Thank you again and take care. 73s…
Nice work. Finding great difficulty getting hold of quality 60V 350A continuous load 4 position switches. Even blue sea drop to 32V on their 4 pos switchgear. (For a LIFEPO4 battery pack 48v nom, but 58.4V when fully charged, doesnt make for easy sourcing of switches... any hints would be appreciated). Love the way you spaced the busbar to suit...keeps a lot of tension off the connections.
I did a little looking and could not find a perfect solution. This may work amzn.to/47mWZj2 But you may need to use a different type of switch. Try looking at www.mcmaster.com/products/electrical-controls/manual-switches-1~/ Hope that leads you in the right direction.
Thanks for the pointer@@FrugalFactor
I’m really liking this idea. However I’ve heard, and been possibly monetarily incentivized, that melting has been a problem with cheaper fuse holder. So I’m think of using voltage insulators to attach to pieces of bus bar, which would then suspend the bus bar in the air. No base to touch, much less melt.
This system as shown has been in service for almost 2 years now without any problems. No melting. You could make your own insulators. If you look at the electrical panel video ruclips.net/video/AbuQPpMtmug/видео.html you will see the negative bus bar. That bus bar is held away from the panel using a piece cut from a 3/4" HDPE cutting board as an insulator. But for the fuses it was more cost effective and efficient to buy the commercial fuse holders.
Just happened upon this video, nice bus bar, but it concerns me that you used a stainless steel nut to move the bar away from the contact point on the switch. Your contact should be copper to copper. Have you checked your setup for hot spots while it’s under load?
I agree, like metals to like metals is best. But, no problems so far. It is installed in the van now, and been in heavy use. I will be posting an installation video in the future.
I have the same concern. Perhaps use a piece of the copper bar as spacer instead of the bolt.
Do I need a special blade and drill bit for cutting/drilling 1/4” copper?
No, a standard bit works. Copper is a soft metal and drills/machines very easily.

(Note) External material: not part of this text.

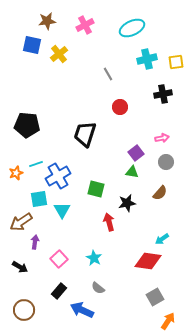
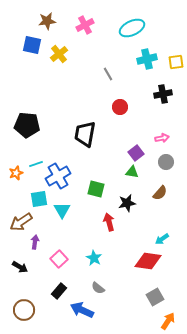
black trapezoid: rotated 8 degrees counterclockwise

where did you buy those copper bars to create bussbars

That link is listed in the video description. Here it is: www.onlinemetals.com/en/buy/copper/0-25-x-0-75-copper-rectangle-bar-110-h02/pid/4283
Thanks
Hi Frugal Factor..... Is it ok to connect the end of the positive cable of the solar charge controller to the busbar instead of the end of the positive battery cable? ... And then attach the positive cable of the battery to the other end of the ANL fuse?

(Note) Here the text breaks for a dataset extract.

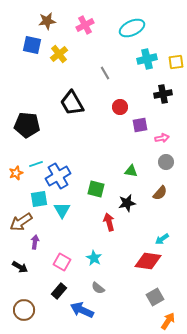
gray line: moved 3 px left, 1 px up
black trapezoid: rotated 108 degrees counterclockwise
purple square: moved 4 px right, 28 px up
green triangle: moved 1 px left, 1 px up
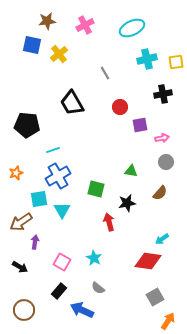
cyan line: moved 17 px right, 14 px up
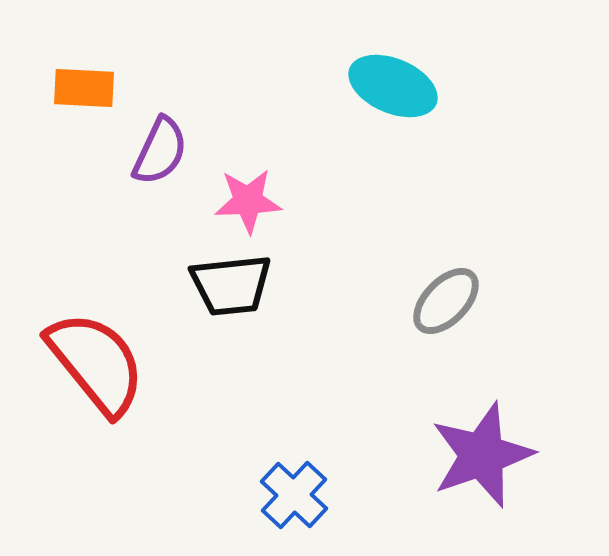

I am not sure I follow the logic. I do not want to comment incorrectly. An error in electrical may be dangerous - to equipment and people.
Hello, I have 3000w inverter, what size of bus bar should i use? Thanks
I also have a 3000W inverter (Victron brand). I use the copper bar that is linked in the description of the video.
Assuming that your system is 12 volts, your 3000 Watt inverter draws 250 Amps at full load, add a safety margin and call it 300 Amps. According to a quick google search the Amp capacity of a copper bus bar is 1.2 times the cross section measured in square millimeters. So, 300/1.2 = 250 mm2. I would look for a bar that was 10x25 mm or 1/2x1”.
What’s the end result of the switch?
Not sure what you mean. I modified the switch so that the on and off are in a different position. You may not need to do this. It depends were you have the bus bar located. This video walks through the electrical system as it is installed in the van. ruclips.net/video/AbuQPpMtmug/видео.html
Addendum to the below , I took the liberty to respond to 2 of your readers about connecting positive Cable and some other. I apologize for overstepping your show. Do forgive. Thanks.
Thank YOU
...You could have simply turn the whole switch around and keep the label intact. Again, your brain is trying to make things more complicated....
Actually that is not true. If you held the switch in your hand you would see that the buss bar can not exit from all 4 sides.